35年生きてきて、引越しの経験があまり無い。大学時代は一人暮らしをしていたけれど、卒業後は実家に戻ったので、大学時代の下宿先に行って、卒業して帰ってきて、の2回。そして今、祖母宅を引き継ぐために長い引越しを徒歩20分の距離で行っている。計3回。

人生の大半を実家で過ごしていると、家具を自分で選ぶという経験をすることがない。いわゆる子供部屋おばさん( )なので、家具は親世代以上が選んだ物を寄せ集めることで事足りる。強いていうなら、雑貨や本を並べるためのカラーボックスくらいしか、自前で持つ必要がなかった。

父親が家具好きというのも、日曜大工が好きというのも大きな要因だ。「こういう家具が欲しいなぁ」という呟きを聞きつければ、大義名分を得たりとオススメ家具のリストか、緻密に引かれた図面が目の前に置かれ、明るいプレゼンが始まる。この時点で父の中では購入する物または製作する物は決まっているので、私にあるのは同意する権利のみである。

そういうことを繰り返されて蓄積した実家の、特に「子ども」用の家具は、あまりに長い時間の中でその時々の必要と趣味嗜好が反映されて、チグハグこの上ない状態になっている。学習机の椅子がメッシュのデスクチェアっていうのは、子供部屋ならではの景色である。

そういったチグハグな家具を捨てている。そして、これからのために今欲しい家具を買っている。

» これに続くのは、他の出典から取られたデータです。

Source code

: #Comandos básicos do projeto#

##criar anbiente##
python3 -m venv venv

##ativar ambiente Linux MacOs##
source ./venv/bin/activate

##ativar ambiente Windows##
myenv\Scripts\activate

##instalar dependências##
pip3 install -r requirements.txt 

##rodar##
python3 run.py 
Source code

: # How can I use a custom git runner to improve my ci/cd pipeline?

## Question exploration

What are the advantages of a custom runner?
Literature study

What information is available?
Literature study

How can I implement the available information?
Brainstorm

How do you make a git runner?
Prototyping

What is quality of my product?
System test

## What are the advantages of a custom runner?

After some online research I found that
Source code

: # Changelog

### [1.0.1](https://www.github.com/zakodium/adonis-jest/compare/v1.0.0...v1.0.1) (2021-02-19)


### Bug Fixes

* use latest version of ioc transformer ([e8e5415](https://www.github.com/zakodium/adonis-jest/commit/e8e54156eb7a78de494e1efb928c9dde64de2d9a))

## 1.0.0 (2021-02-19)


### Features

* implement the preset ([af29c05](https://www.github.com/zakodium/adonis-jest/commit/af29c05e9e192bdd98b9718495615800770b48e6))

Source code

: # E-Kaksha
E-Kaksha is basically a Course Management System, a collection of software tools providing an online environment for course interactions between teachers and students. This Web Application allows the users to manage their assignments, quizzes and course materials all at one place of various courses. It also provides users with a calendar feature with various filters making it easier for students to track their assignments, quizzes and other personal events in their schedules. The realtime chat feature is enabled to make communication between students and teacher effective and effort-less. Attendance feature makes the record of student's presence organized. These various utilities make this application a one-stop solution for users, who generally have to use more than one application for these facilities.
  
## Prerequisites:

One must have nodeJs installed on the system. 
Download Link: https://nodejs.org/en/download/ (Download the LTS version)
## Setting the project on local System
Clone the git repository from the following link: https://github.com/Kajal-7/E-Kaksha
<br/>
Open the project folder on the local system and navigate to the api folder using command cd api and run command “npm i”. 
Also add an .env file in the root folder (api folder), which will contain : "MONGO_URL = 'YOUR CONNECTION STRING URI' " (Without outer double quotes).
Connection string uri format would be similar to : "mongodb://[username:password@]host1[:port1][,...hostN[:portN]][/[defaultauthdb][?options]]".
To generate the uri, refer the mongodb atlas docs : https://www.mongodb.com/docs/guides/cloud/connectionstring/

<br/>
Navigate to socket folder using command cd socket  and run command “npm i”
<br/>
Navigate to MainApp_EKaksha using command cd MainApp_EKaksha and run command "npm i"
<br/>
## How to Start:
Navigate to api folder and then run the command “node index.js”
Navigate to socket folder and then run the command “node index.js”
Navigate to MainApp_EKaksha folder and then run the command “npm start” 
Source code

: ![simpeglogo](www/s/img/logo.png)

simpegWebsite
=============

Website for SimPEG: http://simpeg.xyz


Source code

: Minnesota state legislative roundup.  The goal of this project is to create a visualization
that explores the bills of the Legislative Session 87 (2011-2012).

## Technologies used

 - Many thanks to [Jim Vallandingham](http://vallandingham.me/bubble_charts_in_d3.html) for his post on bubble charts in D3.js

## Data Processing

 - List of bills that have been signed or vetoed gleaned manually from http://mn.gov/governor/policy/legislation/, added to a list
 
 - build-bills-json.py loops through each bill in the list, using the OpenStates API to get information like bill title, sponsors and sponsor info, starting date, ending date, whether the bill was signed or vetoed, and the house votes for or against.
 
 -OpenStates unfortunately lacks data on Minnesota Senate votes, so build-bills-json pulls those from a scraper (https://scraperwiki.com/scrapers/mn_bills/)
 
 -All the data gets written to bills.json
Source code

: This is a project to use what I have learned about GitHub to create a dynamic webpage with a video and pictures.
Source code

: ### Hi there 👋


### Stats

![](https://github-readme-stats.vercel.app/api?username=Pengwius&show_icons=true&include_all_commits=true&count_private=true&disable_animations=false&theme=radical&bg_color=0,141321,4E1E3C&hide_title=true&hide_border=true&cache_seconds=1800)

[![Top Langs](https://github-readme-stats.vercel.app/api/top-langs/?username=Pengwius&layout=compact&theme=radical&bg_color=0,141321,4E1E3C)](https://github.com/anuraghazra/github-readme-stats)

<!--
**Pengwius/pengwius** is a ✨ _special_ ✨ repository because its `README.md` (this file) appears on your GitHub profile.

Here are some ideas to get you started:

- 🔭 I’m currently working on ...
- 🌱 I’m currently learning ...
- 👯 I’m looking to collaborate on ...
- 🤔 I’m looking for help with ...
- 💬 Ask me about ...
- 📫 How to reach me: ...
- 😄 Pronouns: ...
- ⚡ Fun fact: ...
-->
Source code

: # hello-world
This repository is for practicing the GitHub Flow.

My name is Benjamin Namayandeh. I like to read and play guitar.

もちろん、再利用できる物は残している。昭和感漂うちょっと安っぽい木の椅子だって、座面をミナ・ペルホネンの生地に変えれば、レトロで可愛い家具になる。(まだしてないけど)

実家人生の私には家具を買い替えることは大変なイベントだという話なのだけれど、引越しに慣れた人達はどういう気持ちで買い替えているのだろうか。もう、消耗品の扱いなのかしら。

SNSを開けば、軽トラどころか台車ひとつで完結しちゃうミニマリストの引越しも見ることが出来る。家具を買うこと、その決断は、慣れないせいか喜びよりもストレスの方が大きかったので、ミニマリストたちの選択がいかに合理的かと感心する。

感心はしていても、結局私は買っている。必要な買い物には間違いないが、ミニマリストたちから見れば間違った買い物に違いない。

十年単位で未来の話だけれど、今年買った家具は、自分が生きているうちに処分しようと誓う。伽藍堂の自宅で最期を迎えることができたら、大団円と言えるだろうな。